Einige in Whitehall behaupten, die Sicherheitsverletzung sei von Truss als Vorwand benutzt worden, um Braverman zu verdrängen, eine potenzielle Führungskandidatin, die die Tory-Rechte umworben hat, indem sie „aufgeweckte“ Tofu-Esser denunzierte und behauptete, ihr „Traum“ für Weihnachten wäre die Abschiebung von A Flugzeugladung Asylbewerber nach Ruanda.
Ein Whitehall-Insider sagte: „Nummer 10 plant seit einigen Tagen, einen neuen Innenminister zu ernennen.“
Als weiteres Zeichen ihres begrenzten Handlungsspielraums versprach Truss eine 10-prozentige Erhöhung der staatlichen Rente nach einer Gegenreaktion von konservativen Abgeordneten und Tory-unterstützenden Zeitungen gegen die Idee, den sogenannten „Triple Lock“ abzuschaffen.
Der Premierminister führte am Mittwoch Notfallgespräche mit Hunt und bestand darauf, dass die Regierung an der dreifachen Sperre festhalten müsse, die sicherstellt, dass die Rentenzahlungen im Einklang mit der Inflation, dem Durchschnittseinkommen oder um 2,5 Prozent pro Jahr steigen, je nachdem, welcher Wert höher ist.

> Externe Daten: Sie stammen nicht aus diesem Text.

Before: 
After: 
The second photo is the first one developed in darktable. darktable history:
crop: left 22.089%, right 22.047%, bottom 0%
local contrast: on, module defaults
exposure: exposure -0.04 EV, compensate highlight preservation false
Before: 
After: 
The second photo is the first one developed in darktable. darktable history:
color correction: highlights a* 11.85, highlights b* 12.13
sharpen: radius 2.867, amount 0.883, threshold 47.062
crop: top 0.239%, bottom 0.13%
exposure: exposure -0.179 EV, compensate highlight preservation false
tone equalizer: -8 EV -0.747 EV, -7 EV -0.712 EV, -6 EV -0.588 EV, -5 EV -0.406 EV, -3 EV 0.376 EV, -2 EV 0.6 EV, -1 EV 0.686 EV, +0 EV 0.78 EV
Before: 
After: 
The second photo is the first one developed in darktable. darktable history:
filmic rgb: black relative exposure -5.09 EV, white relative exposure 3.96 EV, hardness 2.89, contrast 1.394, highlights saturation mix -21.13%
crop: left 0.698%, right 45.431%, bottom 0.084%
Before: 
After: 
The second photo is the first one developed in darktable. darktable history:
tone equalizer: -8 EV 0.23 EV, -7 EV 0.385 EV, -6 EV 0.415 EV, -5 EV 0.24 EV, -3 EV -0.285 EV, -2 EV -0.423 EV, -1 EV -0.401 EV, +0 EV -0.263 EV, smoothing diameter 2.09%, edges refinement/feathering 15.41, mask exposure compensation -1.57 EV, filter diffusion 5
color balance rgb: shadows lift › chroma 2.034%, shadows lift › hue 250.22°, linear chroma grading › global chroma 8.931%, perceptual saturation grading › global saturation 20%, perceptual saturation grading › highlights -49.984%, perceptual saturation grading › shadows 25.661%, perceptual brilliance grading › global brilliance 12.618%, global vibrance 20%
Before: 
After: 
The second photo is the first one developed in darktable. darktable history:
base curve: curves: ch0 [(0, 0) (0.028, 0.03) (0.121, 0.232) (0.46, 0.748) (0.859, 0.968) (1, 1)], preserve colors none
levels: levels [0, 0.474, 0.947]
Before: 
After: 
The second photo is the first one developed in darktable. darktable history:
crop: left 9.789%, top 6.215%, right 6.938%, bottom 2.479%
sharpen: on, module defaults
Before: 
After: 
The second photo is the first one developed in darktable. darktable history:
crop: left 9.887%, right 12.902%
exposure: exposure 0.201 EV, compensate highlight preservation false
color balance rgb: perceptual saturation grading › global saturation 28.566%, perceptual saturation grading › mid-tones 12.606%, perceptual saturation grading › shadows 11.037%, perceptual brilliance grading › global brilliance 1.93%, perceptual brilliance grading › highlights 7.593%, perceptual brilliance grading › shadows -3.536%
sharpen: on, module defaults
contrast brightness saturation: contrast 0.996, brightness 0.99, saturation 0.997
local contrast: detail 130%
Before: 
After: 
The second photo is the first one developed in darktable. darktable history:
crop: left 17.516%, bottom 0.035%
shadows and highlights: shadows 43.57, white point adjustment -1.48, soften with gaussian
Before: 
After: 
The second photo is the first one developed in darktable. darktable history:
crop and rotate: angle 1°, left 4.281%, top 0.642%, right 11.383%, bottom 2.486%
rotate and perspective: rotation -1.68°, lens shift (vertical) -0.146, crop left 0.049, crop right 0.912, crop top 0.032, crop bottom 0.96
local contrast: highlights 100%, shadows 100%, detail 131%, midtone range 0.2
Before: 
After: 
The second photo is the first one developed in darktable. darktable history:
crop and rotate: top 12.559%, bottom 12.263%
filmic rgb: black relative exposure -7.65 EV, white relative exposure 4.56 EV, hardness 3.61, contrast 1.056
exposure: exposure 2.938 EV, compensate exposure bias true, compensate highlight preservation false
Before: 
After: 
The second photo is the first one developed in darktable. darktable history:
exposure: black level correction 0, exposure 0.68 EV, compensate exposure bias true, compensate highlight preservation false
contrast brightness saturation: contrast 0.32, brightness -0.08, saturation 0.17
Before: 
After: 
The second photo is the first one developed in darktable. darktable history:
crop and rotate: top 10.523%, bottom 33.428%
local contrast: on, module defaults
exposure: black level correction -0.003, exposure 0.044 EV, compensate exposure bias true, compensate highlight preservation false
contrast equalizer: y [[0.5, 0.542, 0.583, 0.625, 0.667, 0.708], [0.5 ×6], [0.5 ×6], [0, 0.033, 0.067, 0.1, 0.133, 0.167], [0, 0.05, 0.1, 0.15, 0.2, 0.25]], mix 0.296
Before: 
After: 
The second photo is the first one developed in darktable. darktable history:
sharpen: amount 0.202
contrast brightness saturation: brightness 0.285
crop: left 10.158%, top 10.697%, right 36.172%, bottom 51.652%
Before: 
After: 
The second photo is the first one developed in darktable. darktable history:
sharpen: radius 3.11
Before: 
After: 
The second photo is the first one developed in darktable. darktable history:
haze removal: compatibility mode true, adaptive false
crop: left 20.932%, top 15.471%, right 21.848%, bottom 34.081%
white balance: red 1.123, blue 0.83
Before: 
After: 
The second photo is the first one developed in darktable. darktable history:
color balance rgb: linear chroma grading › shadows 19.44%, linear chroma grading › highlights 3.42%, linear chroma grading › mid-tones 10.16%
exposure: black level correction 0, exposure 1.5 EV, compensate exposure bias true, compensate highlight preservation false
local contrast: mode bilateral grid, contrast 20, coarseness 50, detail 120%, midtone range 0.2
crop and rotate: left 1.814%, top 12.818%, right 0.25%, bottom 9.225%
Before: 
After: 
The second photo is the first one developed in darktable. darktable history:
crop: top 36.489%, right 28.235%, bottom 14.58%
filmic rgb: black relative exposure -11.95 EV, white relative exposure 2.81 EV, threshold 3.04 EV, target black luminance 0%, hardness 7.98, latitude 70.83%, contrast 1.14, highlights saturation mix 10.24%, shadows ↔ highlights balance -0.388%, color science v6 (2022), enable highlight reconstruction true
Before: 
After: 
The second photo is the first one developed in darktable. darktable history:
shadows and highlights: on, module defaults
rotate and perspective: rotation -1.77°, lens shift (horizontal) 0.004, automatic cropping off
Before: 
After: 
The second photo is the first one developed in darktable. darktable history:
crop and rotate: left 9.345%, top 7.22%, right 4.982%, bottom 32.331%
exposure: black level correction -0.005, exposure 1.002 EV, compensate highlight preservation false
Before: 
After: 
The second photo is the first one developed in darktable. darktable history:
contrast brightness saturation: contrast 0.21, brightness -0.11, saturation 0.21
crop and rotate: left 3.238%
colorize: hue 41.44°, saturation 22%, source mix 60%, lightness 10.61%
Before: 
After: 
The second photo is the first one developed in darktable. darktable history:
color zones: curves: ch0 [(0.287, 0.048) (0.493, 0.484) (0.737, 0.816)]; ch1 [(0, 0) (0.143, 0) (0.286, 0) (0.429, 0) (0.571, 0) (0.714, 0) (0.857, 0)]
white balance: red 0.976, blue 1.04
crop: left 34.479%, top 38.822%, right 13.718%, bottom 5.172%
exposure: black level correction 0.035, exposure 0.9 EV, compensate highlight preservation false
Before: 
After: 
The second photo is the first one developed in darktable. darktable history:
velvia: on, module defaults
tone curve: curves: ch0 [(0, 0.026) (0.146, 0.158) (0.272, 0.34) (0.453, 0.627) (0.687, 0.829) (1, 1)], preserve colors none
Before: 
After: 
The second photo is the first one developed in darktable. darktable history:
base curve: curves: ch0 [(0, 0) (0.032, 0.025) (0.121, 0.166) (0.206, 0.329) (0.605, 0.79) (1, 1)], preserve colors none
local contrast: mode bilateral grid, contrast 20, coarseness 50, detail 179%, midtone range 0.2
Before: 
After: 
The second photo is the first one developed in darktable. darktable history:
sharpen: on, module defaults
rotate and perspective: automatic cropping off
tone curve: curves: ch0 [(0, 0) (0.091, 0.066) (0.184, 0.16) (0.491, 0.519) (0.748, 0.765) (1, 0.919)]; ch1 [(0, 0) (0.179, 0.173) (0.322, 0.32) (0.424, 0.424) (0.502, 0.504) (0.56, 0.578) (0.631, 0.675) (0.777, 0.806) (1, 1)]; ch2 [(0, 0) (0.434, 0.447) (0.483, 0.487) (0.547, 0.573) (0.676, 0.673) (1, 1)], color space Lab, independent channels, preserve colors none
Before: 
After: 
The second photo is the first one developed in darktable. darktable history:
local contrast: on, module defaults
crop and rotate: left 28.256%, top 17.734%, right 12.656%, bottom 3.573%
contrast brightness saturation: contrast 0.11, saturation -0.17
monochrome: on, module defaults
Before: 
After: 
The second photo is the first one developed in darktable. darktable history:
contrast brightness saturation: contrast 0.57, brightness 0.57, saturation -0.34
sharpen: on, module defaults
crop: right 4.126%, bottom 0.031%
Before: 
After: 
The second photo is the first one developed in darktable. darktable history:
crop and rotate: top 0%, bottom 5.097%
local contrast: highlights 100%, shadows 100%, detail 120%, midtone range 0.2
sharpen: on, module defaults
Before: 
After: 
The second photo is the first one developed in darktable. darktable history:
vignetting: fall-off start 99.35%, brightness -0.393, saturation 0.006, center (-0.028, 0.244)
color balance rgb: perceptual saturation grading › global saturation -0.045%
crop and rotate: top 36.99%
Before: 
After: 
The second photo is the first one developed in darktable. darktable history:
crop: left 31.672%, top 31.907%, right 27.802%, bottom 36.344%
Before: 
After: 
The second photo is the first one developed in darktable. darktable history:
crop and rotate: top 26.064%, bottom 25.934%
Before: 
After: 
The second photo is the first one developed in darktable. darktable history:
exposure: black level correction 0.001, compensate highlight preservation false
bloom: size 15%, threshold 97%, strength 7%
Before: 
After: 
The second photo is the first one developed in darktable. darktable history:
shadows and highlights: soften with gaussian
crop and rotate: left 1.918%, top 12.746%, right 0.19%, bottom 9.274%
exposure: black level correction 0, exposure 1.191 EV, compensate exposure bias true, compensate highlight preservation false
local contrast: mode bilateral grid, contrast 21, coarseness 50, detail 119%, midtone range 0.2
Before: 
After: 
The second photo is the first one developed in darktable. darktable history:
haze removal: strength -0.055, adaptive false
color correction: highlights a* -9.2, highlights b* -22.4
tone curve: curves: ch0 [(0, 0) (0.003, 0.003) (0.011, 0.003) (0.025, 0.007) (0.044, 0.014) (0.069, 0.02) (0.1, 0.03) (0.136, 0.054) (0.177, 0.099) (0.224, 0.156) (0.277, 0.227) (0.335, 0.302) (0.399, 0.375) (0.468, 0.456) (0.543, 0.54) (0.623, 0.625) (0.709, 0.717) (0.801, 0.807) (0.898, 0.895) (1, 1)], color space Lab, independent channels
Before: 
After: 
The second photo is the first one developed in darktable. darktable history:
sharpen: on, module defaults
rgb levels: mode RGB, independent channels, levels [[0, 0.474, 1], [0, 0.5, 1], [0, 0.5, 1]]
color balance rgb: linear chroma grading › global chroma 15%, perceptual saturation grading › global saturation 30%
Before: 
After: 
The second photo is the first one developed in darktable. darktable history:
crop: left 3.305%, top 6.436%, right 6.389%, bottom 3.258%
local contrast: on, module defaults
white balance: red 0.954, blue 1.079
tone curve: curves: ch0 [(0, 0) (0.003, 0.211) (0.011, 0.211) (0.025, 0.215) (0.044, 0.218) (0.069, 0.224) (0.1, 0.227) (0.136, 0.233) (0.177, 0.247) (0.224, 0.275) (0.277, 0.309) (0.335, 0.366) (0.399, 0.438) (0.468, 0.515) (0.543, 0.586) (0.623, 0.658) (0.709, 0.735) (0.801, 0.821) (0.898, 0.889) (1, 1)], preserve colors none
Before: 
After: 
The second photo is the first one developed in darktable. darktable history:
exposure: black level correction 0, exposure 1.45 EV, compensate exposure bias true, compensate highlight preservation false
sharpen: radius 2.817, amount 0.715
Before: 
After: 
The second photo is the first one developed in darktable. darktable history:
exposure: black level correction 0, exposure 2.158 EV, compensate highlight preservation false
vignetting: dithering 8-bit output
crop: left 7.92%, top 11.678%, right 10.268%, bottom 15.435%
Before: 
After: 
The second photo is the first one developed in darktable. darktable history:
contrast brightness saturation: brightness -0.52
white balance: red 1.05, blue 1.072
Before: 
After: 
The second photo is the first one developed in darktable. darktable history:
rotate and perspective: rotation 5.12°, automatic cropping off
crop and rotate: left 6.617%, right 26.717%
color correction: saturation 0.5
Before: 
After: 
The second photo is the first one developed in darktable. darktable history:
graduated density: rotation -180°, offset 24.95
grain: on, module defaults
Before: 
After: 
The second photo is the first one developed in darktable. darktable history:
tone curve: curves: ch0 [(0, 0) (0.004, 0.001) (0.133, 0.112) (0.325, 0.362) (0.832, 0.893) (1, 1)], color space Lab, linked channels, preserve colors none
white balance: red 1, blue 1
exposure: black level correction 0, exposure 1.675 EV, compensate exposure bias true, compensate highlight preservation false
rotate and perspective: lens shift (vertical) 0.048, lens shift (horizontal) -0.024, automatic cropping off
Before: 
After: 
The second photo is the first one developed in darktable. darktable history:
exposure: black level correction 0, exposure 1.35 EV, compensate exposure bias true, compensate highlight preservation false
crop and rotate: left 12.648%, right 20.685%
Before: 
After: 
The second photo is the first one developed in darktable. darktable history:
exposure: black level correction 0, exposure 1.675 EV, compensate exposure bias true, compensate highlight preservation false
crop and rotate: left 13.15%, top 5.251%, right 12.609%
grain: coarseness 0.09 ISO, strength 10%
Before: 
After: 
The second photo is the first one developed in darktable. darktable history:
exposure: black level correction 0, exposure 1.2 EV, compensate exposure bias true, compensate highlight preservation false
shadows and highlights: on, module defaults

Hunt, der versucht, ein 40-Milliarden-Pfund-Loch in den öffentlichen Finanzen zu füllen, hatte sich früher am Tag geweigert, sich zur Rentenerhöhung zu verpflichten.
Als weiteres Zeichen der Unordnung in Nummer 10 suspendierte Truss einen wichtigen Mitarbeiter, Jason Stein, wegen Vorwürfen, er habe feindselige Briefings gegen Tory-Kritiker des Premierministers abgegeben.